Please update the stretch from the start of the records through the line containing "Unlawful Detainer" by replacing "Risk Warning" with "Risk Disclosure" and keeping everything else unchanged. Reproduce only those lines, and leave the pictures out of your answer.

Saved data entries ▸
● ● ●

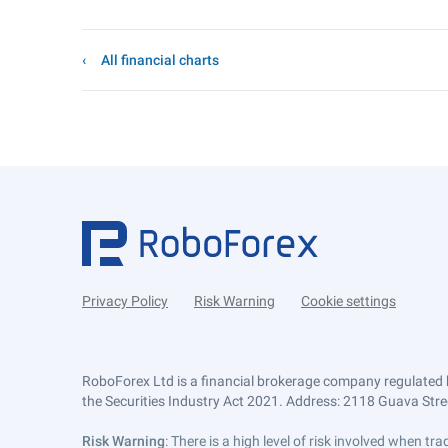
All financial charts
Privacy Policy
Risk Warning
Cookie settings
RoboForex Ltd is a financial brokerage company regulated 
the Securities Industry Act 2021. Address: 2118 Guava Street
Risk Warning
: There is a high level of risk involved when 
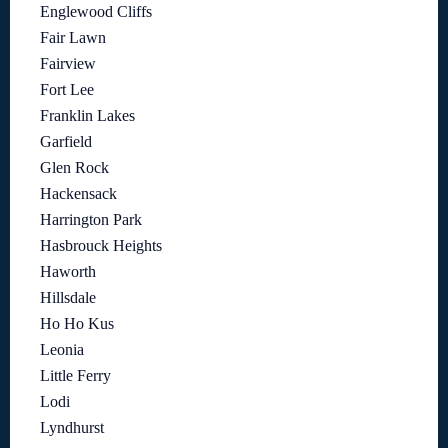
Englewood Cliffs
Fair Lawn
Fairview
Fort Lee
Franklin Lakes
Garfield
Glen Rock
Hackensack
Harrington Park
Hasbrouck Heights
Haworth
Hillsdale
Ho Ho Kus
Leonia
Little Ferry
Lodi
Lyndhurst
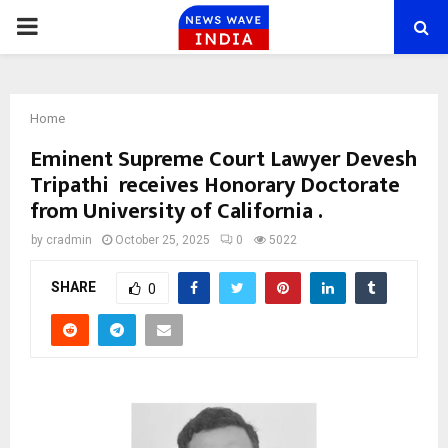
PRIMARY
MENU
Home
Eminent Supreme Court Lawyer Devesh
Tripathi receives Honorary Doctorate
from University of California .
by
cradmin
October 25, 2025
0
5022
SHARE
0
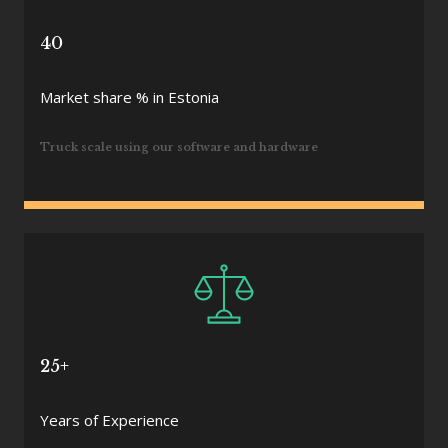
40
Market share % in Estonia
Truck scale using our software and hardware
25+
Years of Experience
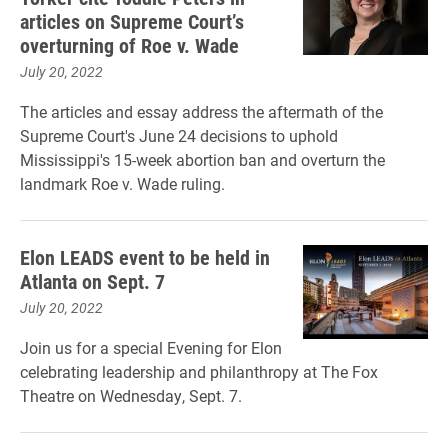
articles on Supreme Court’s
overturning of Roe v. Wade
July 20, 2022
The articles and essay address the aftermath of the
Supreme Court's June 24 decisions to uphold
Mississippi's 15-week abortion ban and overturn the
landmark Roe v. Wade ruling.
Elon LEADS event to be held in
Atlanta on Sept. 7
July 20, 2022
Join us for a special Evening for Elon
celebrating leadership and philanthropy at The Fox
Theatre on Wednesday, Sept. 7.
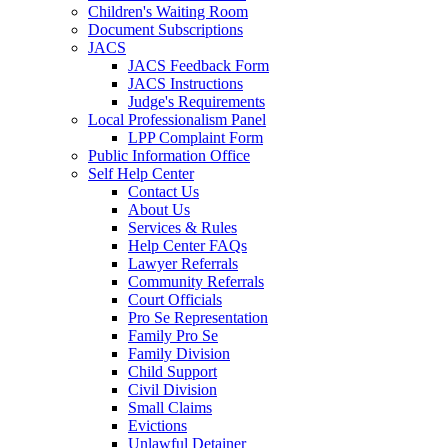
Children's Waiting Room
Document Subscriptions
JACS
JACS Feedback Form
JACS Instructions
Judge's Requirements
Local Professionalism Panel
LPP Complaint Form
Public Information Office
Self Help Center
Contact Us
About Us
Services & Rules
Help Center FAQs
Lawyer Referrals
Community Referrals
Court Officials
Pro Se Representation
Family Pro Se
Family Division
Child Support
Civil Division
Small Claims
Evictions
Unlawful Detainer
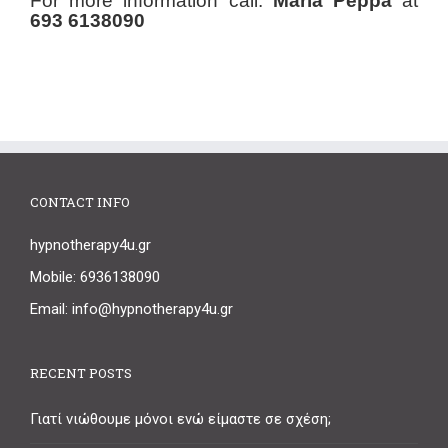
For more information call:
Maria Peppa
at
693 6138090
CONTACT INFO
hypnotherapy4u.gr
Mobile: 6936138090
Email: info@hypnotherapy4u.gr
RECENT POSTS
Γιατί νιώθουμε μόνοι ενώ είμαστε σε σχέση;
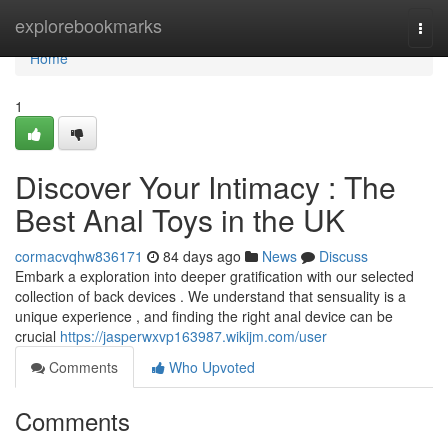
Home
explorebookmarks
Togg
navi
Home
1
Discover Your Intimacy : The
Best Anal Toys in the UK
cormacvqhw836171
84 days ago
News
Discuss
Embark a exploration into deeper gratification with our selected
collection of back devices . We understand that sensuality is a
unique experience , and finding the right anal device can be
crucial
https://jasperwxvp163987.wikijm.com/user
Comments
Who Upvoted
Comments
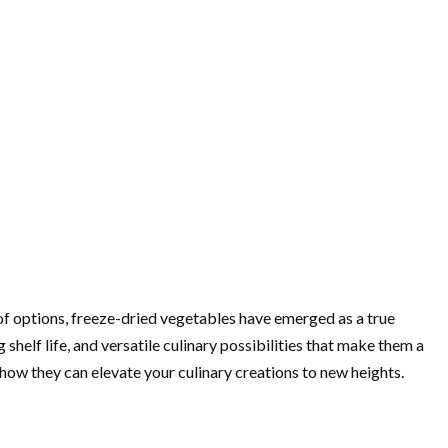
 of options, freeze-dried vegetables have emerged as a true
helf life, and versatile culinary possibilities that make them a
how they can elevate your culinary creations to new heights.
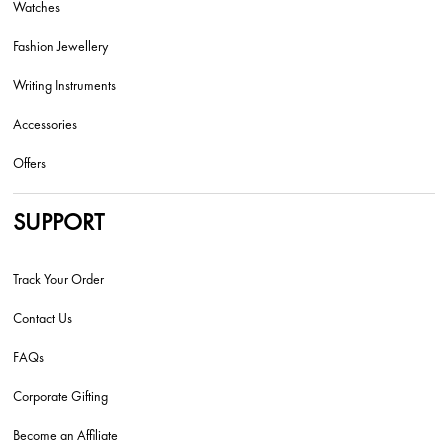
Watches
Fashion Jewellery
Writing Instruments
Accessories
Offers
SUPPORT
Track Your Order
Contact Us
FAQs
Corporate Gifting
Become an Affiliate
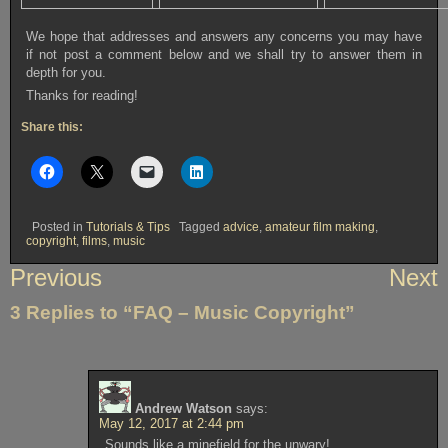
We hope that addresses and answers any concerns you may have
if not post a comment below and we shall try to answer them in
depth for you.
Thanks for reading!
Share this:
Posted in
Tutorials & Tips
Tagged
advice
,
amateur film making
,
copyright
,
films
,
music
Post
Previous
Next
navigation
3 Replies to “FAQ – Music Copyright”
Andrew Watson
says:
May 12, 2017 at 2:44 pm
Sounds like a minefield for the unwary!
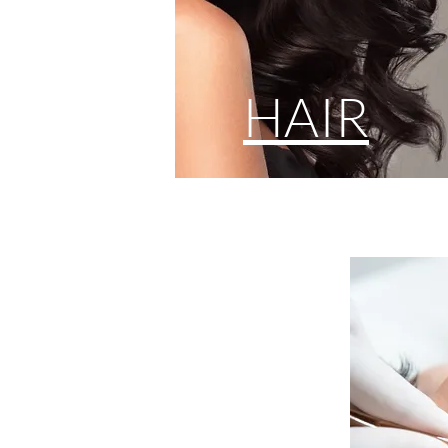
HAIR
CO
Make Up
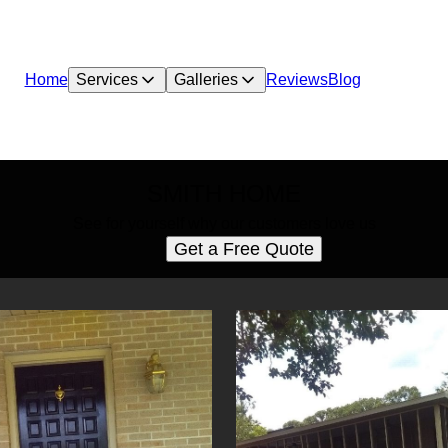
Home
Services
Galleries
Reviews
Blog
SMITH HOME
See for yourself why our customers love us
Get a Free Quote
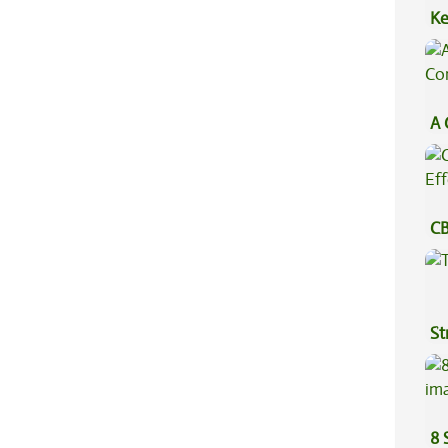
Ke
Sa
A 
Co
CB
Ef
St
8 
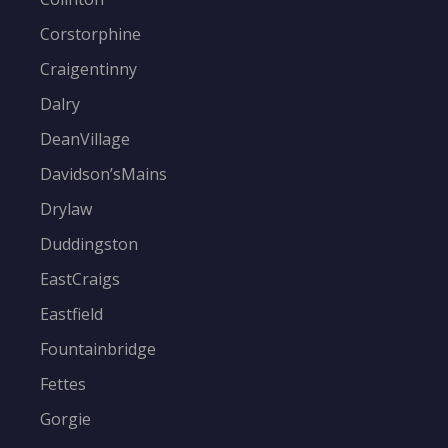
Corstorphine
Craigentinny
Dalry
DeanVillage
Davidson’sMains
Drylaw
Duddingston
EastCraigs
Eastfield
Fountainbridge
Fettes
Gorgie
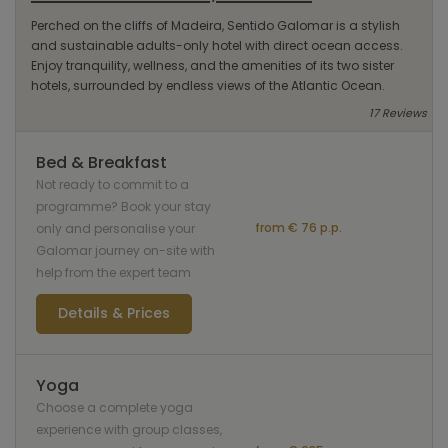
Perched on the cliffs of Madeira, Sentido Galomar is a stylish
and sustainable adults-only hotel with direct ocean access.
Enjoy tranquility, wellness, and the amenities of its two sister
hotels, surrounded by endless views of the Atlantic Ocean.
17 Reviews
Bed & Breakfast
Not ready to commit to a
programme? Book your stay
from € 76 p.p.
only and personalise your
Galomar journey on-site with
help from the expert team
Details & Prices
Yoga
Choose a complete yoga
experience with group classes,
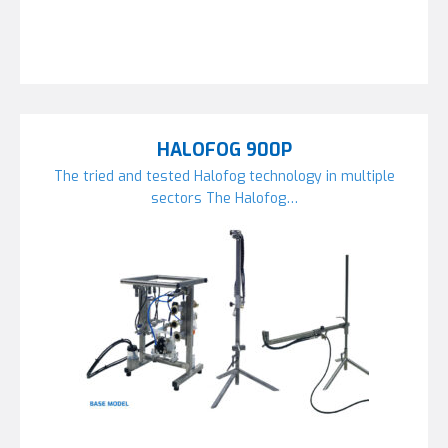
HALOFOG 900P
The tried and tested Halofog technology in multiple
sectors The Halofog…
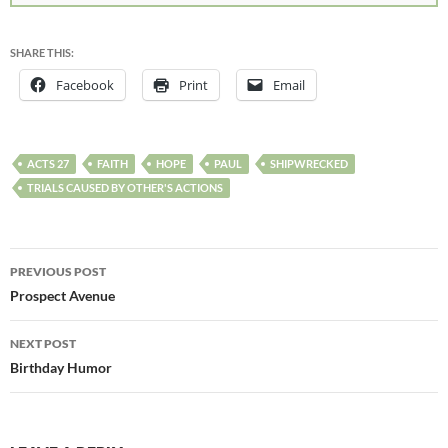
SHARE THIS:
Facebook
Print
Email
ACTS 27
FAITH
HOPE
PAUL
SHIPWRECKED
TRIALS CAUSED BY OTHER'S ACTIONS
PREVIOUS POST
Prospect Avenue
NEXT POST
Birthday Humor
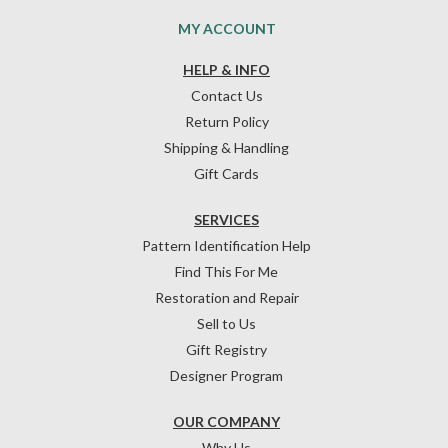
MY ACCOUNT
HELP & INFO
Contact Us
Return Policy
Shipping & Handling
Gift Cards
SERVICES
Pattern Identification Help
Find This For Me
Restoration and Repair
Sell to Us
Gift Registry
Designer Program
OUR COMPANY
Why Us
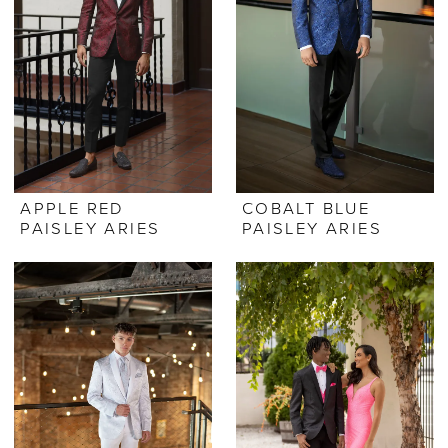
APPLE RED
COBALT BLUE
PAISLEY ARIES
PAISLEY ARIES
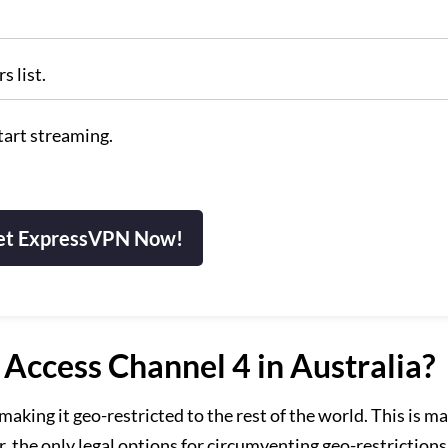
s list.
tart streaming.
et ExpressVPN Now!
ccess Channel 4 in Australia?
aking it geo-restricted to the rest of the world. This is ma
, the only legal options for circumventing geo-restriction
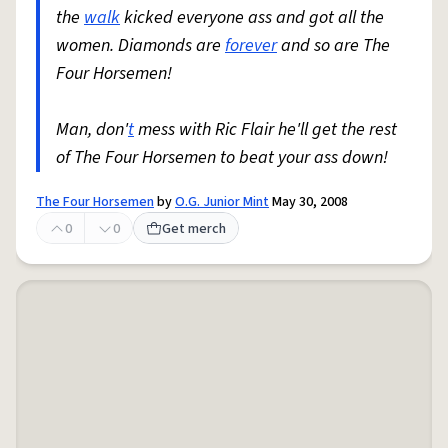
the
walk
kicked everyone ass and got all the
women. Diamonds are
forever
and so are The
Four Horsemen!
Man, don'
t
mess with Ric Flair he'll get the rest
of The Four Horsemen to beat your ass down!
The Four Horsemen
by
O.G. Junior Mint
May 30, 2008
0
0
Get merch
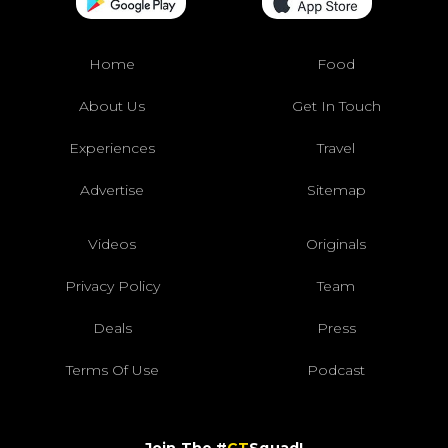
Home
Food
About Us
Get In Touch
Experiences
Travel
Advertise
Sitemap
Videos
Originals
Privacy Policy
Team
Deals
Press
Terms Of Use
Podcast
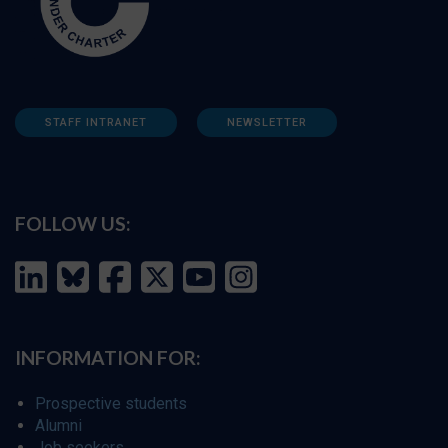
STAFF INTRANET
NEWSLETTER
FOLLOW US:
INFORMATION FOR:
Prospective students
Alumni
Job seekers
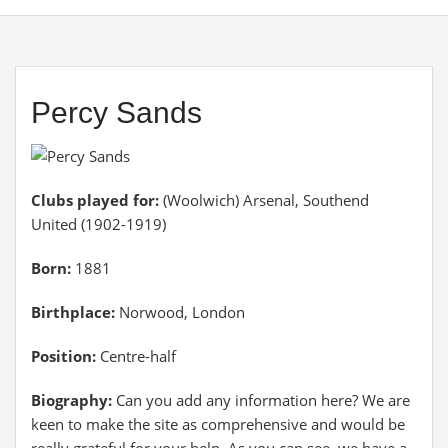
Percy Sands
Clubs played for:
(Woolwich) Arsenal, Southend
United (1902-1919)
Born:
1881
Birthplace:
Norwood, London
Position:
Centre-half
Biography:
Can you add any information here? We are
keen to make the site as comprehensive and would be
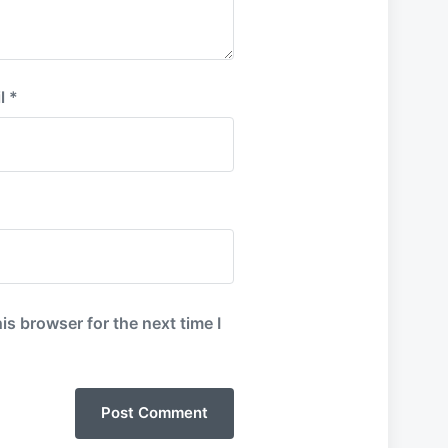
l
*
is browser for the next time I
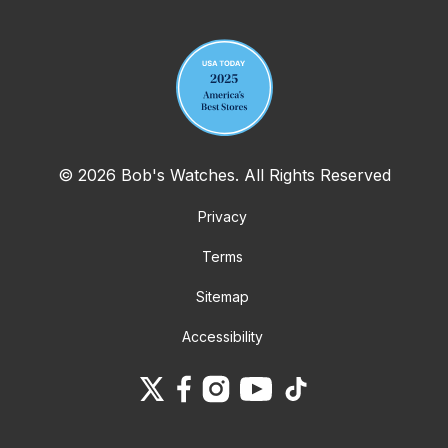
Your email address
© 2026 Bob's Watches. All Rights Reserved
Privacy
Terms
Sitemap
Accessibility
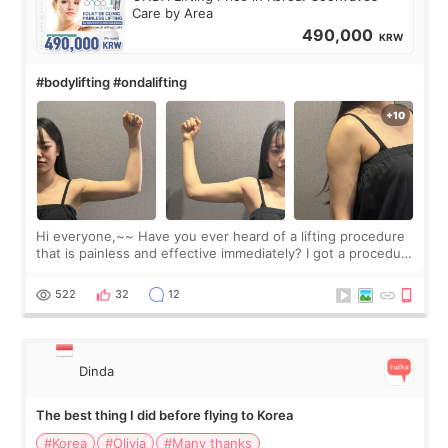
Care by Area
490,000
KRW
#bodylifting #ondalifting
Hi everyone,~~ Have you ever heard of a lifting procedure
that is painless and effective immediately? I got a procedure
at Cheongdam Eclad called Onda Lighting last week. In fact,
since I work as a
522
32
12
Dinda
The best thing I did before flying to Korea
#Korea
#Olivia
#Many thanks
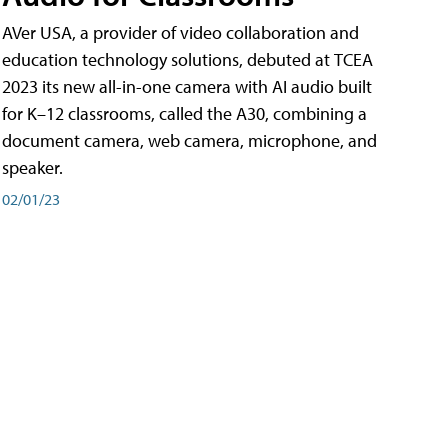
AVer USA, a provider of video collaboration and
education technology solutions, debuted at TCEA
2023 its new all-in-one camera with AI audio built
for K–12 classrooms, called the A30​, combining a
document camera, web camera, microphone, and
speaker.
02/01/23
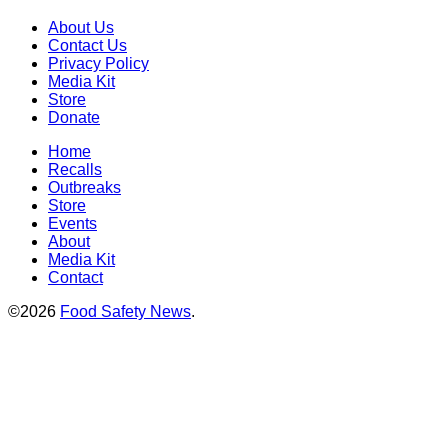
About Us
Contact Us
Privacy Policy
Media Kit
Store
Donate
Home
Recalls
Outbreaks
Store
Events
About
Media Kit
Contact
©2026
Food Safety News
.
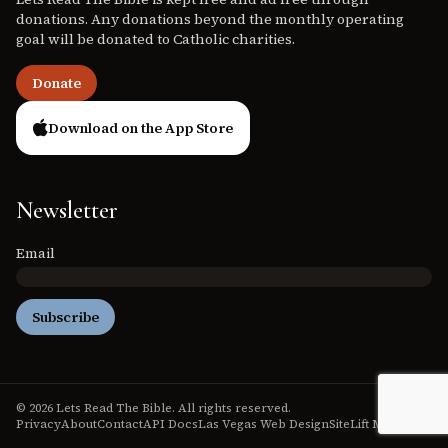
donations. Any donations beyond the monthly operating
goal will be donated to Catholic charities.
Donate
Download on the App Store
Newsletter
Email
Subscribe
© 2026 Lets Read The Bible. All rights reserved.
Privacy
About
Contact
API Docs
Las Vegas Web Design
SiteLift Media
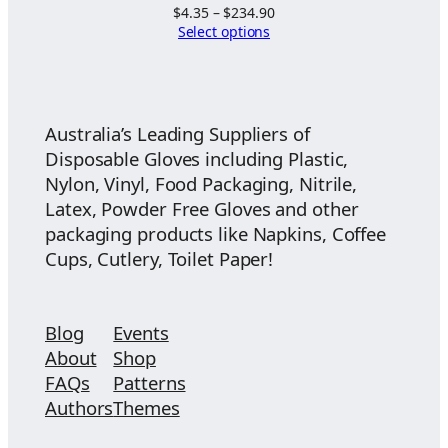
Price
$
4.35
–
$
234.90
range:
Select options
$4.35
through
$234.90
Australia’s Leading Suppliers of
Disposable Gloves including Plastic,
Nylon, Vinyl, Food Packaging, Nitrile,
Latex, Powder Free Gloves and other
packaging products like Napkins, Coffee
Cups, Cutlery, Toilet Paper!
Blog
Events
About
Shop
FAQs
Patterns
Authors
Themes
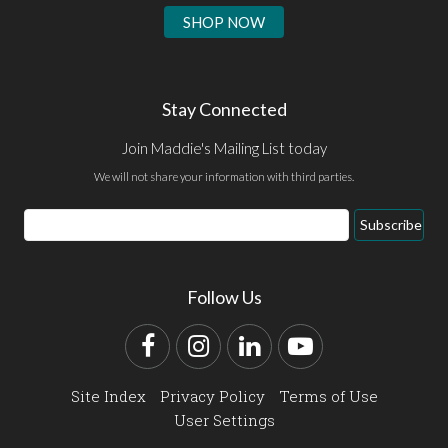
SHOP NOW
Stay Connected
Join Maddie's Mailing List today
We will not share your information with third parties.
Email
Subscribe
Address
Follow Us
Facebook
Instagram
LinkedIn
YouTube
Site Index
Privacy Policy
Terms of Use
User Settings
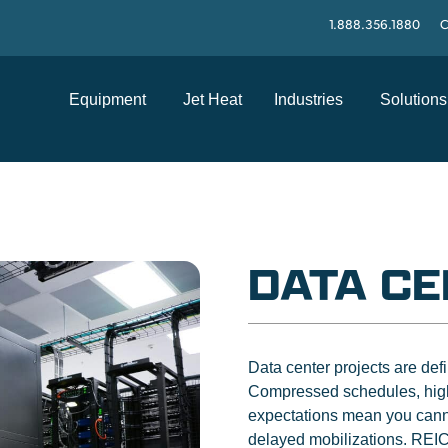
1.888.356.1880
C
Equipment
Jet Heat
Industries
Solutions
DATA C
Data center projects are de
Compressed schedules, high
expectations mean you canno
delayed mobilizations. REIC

● ● ●

Written response ▸
All financial charts
Privacy Policy
Risk Disclosure
Cookie settings
RoboForex Ltd is a financial brokerage company regulated 
the Securities Industry Act 2021. Address: 2118 Guava Street
Risk Disclosure
: There is a high level of risk involved when 
Englewood Cliffs
Fair Lawn
Fairview
Fort Lee
Franklin Lakes
Garfield
Glen Rock
Hackensack
Harrington Park
Hasbrouck Heights
Haworth
Hillsdale
Ho Ho Kus
Leonia
Little Ferry
Lodi
Lyndhurst
PRIMARY
MENU
Home
Eminent Supreme Court Lawyer Devesh
Tripathi receives Honorary Doctorate
from University of California .
by
cradmin
October 25, 2025
0
5022
SHARE
0
40
Market share % in Estonia
Truck scale using our software and hardware
25+
Years of Experience
articles on Supreme Court’s
overturning of Roe v. Wade
July 20, 2022
The articles and essay address the aftermath of the
Supreme Court's June 24 decisions to uphold
Mississippi's 15-week abortion ban and overturn the
landmark Roe v. Wade ruling.
Elon LEADS event to be held in
Atlanta on Sept. 7
July 20, 2022
Join us for a special Evening for Elon
celebrating leadership and philanthropy at The Fox
Theatre on Wednesday, Sept. 7.
Children's Waiting Room
Document Subscriptions
JACS
JACS Feedback Form
JACS Instructions
Judge's Requirements
Local Professionalism Panel
LPP Complaint Form
Public Information Office
Self Help Center
Contact Us
About Us
Services & Rules
Help Center FAQs
Lawyer Referrals
Community Referrals
Court Officials
Pro Se Representation
Family Pro Se
Family Division
Child Support
Civil Division
Small Claims
Evictions
Unlawful Detainer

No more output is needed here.